## Exercise instructions:
(a) In the notice provision, which article of the Purchase Agreement governs the notices Ascendiant is entitled to receive?
(b) Repeat the notice provision word for word. Begin at the words "The Parties hereby" and stop after "Section 10.".
(c) Using the notice provision, decide whether each statement agrees with it. Answer yes or no for each, and quote the words that decide it.
(i) Ascendiant's right to notices lasts only while it serves as QIU.
(ii) The copy sent to Brian Lebrecht counts as notice.
(iii) Ascendiant Capital Markets LLC is located in Salt Lake City.

## Text section:
The Parties hereby acknowledge and agree that, for so long as Ascendiant shall serve as QIU, Ascendiant
shall be entitled to all notices under the Purchase Agreement of which both the Company and the Investor are entitled to receive in accordance
with Article XII of the Purchase Agreement, to the attention of Bradley J. Wilhite, Ascendiant Capital Markets LLC, 110 Front Street,
Suite 300, Jupiter, Florida 33477, email bwilhite@ascendiant.com, telephone: (561) 427-1727, with a copy to (and which shall not constitute
notice to) the attention of Brian Lebrecht, Esq., Clyde Snow & Sessions, 201 S. Main Street, Suite 2200, Salt Lake City, UT 84111,
email: bal@clydesnow, and telephone (801) 433-2453.
Section 10.

## Data provided:
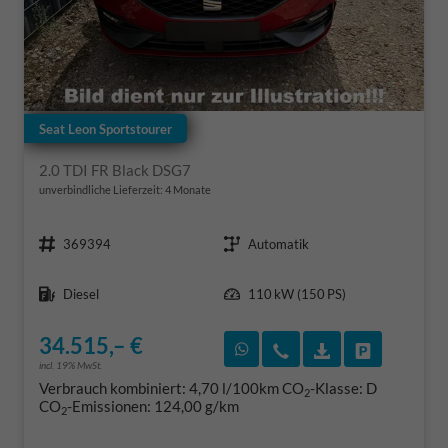
Seat Leon Sportstourer
2.0 TDI FR Black DSG7
unverbindliche Lieferzeit:
4 Monate
Fahrzeugnr.
Getriebe
369394
Automatik
Kraftstoff
Leistung
Diesel
110 kW (150 PS)
34.515,– €
Rückruf vereinbaren
Wir rufen Sie an
Fahrzeugexposé
Fahrzeug 
incl. 19% MwSt.
Verbrauch kombiniert:
4,70 l/100km
CO
-Klasse:
D
2
CO
-Emissionen:
124,00 g/km
2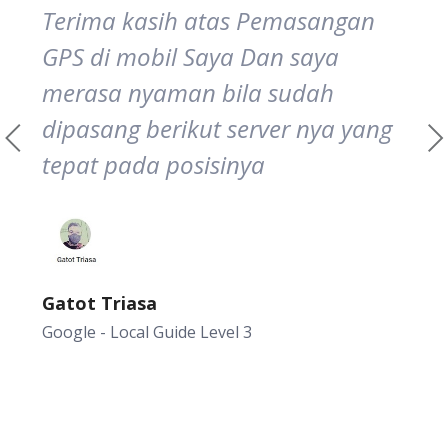
Terima kasih atas Pemasangan
GPS di mobil Saya Dan saya
merasa nyaman bila sudah
dipasang berikut server nya yang
tepat pada posisinya
Gatot Triasa
Google - Local Guide Level 3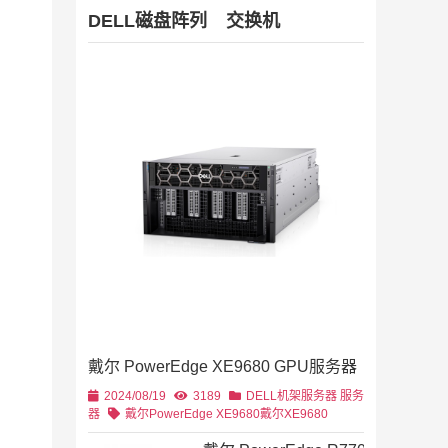
DELL磁盘阵列
交换机
Dell Stor
2019/11/28
列
2U机架
4U机架式
DELL
戴尔 PowerEdge XE9680 GPU服务器
2U机架式
DELL
2024/08/19
3189
DELL机架服务器
服务
器
戴尔PowerEdge XE9680
戴尔XE9680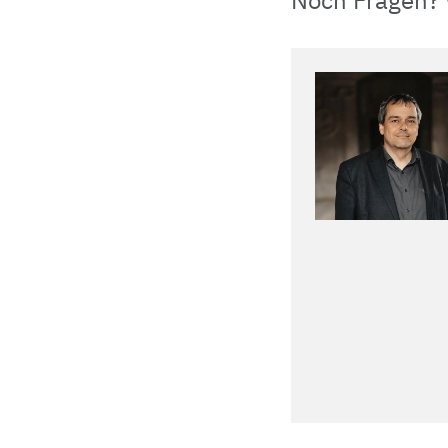
Noch Fragen? 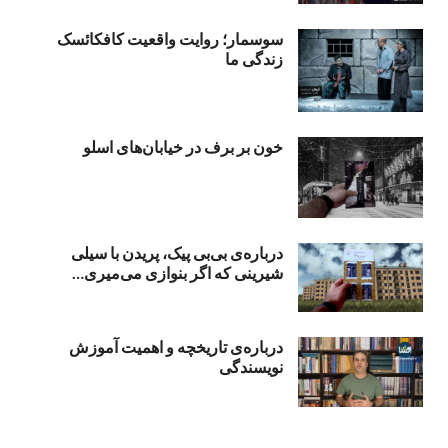
سوسمار؛ روایت واقعیت کافکائسک
زندگی ما
خون بر برف در خیابان‌های اسلو
درباره‌ی بی‌بی‌ پیک، پریدن با سیلی
شیرینی که اگر بنوازی می‌میری…
درباره‌ی تاریخچه و اهمیت آموزش
نویسندگی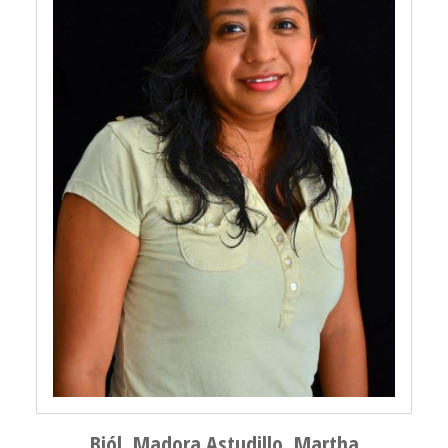
Biól. Madora Astudillo, Martha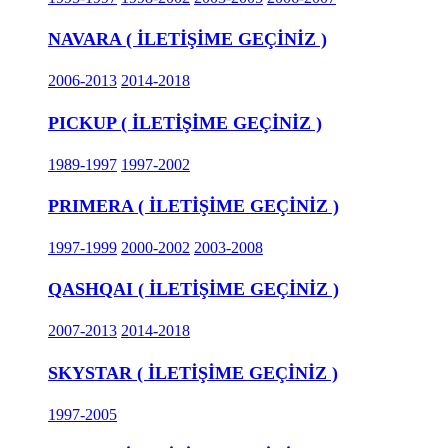
NAVARA ( İLETİŞİME GEÇİNİZ )
2006-2013
2014-2018
PICKUP ( İLETİŞİME GEÇİNİZ )
1989-1997
1997-2002
PRIMERA ( İLETİŞİME GEÇİNİZ )
1997-1999
2000-2002
2003-2008
QASHQAI ( İLETİŞİME GEÇİNİZ )
2007-2013
2014-2018
SKYSTAR ( İLETİŞİME GEÇİNİZ )
1997-2005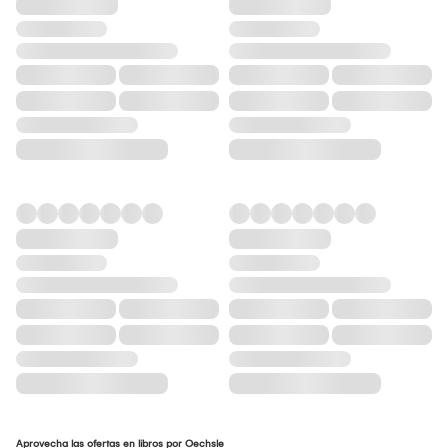
Aprovecha las ofertas en libros por Oechsle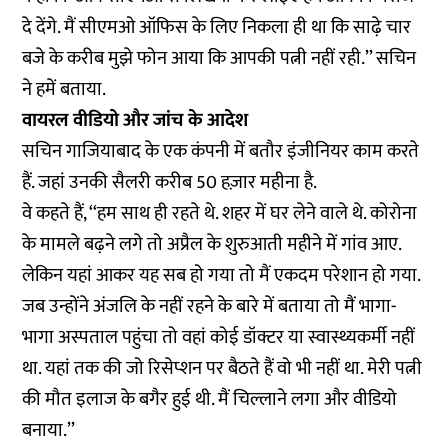
दे देंगे. मैं सीएमओ ऑफिस के लिए निकला ही था कि साढ़े चार
बजे के करीब मुझे फोन आया कि आपकी पत्नी नहीं रही.’’ सचिन
ने हमें बताया.
वायरल वीडियो और जांच के आदेश
सचिन गाजियाबाद के एक कंपनी में बतौर इंजीनियर काम करते
हैं. जहां उनकी सैलरी करीब 50 हज़ार महीना है.
वे कहते हैं, ‘‘हम साथ ही रहते थे. शहर में घर लेने वाले थे. कोरोना
के मामले बढ़ने लगे तो अप्रैल के शुरुआती महीने में गांव आए.
लेकिन यहां आकर यह सब हो गया तो मैं एकदम परेशान हो गया.
जब उन्होंने अंजलि के नहीं रहने के बारे में बताया तो मैं भागा-
भागा अस्पताल पहुंचा तो वहां कोई डॉक्टर या स्वास्थ्यकर्मी नहीं
था. यहां तक की जो रिसेप्शन पर बैठते हैं वो भी नहीं था. मेरी पत्नी
की मौत इलाज के बगैर हुई थी. मैं चिल्लाने लगा और वीडियो
बनाया.’’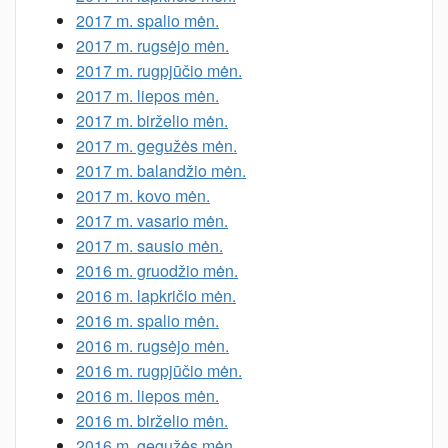
2017 m. spalio mėn.
2017 m. rugsėjo mėn.
2017 m. rugpjūčio mėn.
2017 m. liepos mėn.
2017 m. birželio mėn.
2017 m. gegužės mėn.
2017 m. balandžio mėn.
2017 m. kovo mėn.
2017 m. vasario mėn.
2017 m. sausio mėn.
2016 m. gruodžio mėn.
2016 m. lapkričio mėn.
2016 m. spalio mėn.
2016 m. rugsėjo mėn.
2016 m. rugpjūčio mėn.
2016 m. liepos mėn.
2016 m. birželio mėn.
2016 m. gegužės mėn.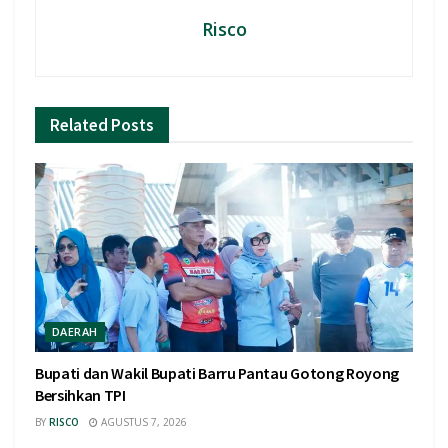
Risco
Related
Posts
DAERAH
Bupati dan Wakil Bupati Barru Pantau Gotong Royong
Bersihkan TPI
BY
RISCO
AGUSTUS 7, 2026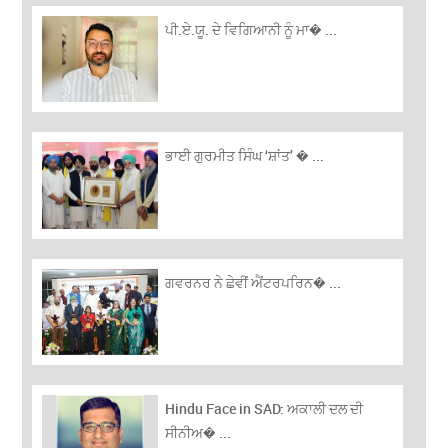
ਪੀ.ਏ.ਯੂ. ਦੇ ਵਿਗਿਆਨੀ ਨੂੰ ਮਾ� ...
ਭਾਈ ਗੁਰਮੀਤ ਸਿੰਘ ‘ਸ਼ਾਂਤ’ � ...
ਗਵਰਨਰ ਨੇ ਛੇਵੀਂ ਐਂਟਰਪਰਿਨ� ...
Hindu Face in SAD: ਅਕਾਲੀ ਦਲ ਦੀ
ਸੀਨੀਅ� ...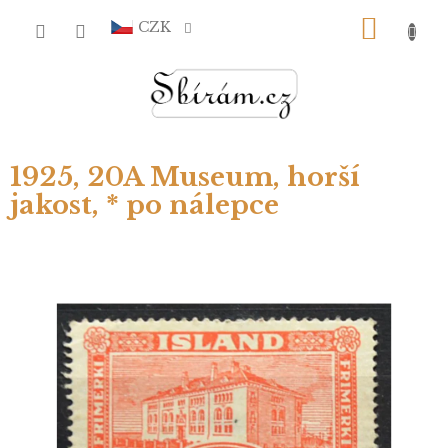
Přejít
NÁKU
na
CZK
obsah
KOŠÍ
1925, 20A Museum, horší
jakost, * po nálepce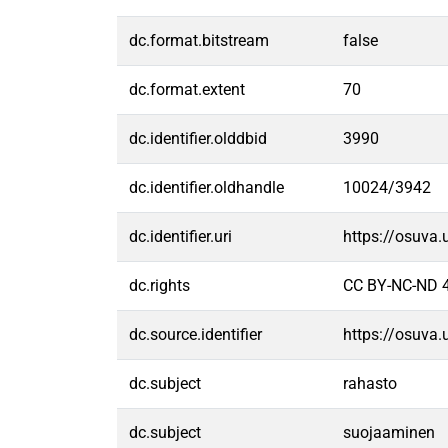
dc.format.bitstream
false
dc.format.extent
70
dc.identifier.olddbid
3990
dc.identifier.oldhandle
10024/3942
dc.identifier.uri
https://osuva
dc.rights
CC BY-NC-ND 4
dc.source.identifier
https://osuva
dc.subject
rahasto
dc.subject
suojaaminen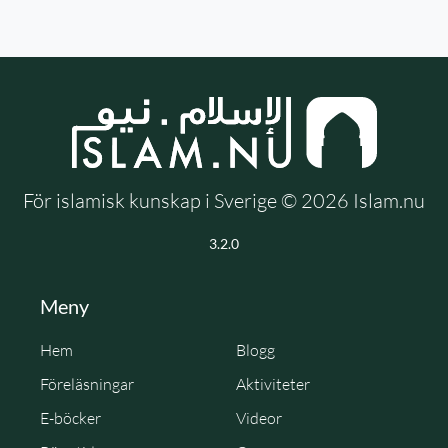
För islamisk kunskap i Sverige © 2026 Islam.nu
3.2.0
Meny
Hem
Blogg
Föreläsningar
Aktiviteter
E-böcker
Videor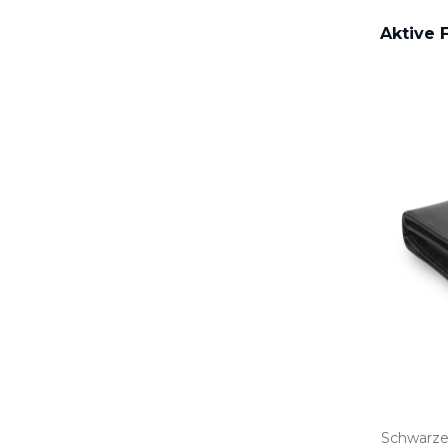
Aktive F
Schwarze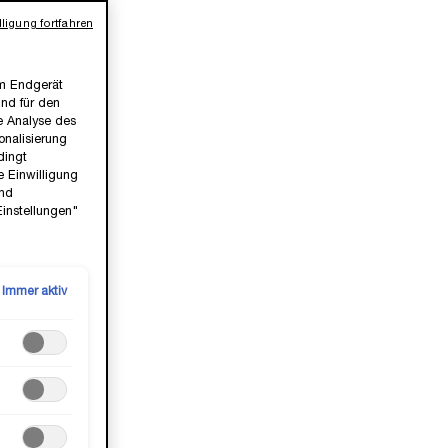
ligung fortfahren
em Endgerät
ind für den
ie Analyse des
nalisierung
dingt
e Einwilligung
und
Einstellungen"
Immer aktiv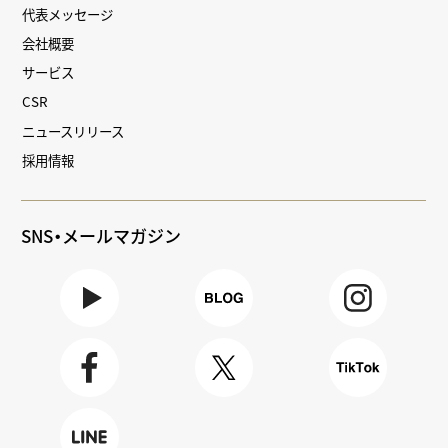
代表メッセージ
会社概要
サービス
CSR
ニュースリリース
採用情報
SNS・メールマガジン
Youtube
BLOG
Instagra
m
Faceboo
X
TikTok
k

## Results in order:
(a) Article XII of the Purchase Agreement.

(b)
The Parties hereby acknowledge and agree that, for so long as Ascendiant shall serve as QIU, Ascendiant
shall be entitled to all notices under the Purchase Agreement of which both the Company and the Investor are entitled to receive in accordance
with Article XII of the Purchase Agreement, to the attention of Bradley J. Wilhite, Ascendiant Capital Markets LLC, 110 Front Street,
Suite 300, Jupiter, Florida 33477, email bwilhite@ascendiant.com, telephone: (561) 427-1727, with a copy to (and which shall not constitute
notice to) the attention of Brian Lebrecht, Esq., Clyde Snow & Sessions, 201 S. Main Street, Suite 2200, Salt Lake City, UT 84111,
email: bal@clydesnow, and telephone (801) 433-2453.
Section 10.

(c)
(i) Yes: "for so long as Ascendiant shall serve as QIU"
(ii) No: "which shall not constitute notice to"
(iii) No: "Ascendiant Capital Markets LLC, 110 Front Street, Suite 300, Jupiter, Florida 33477"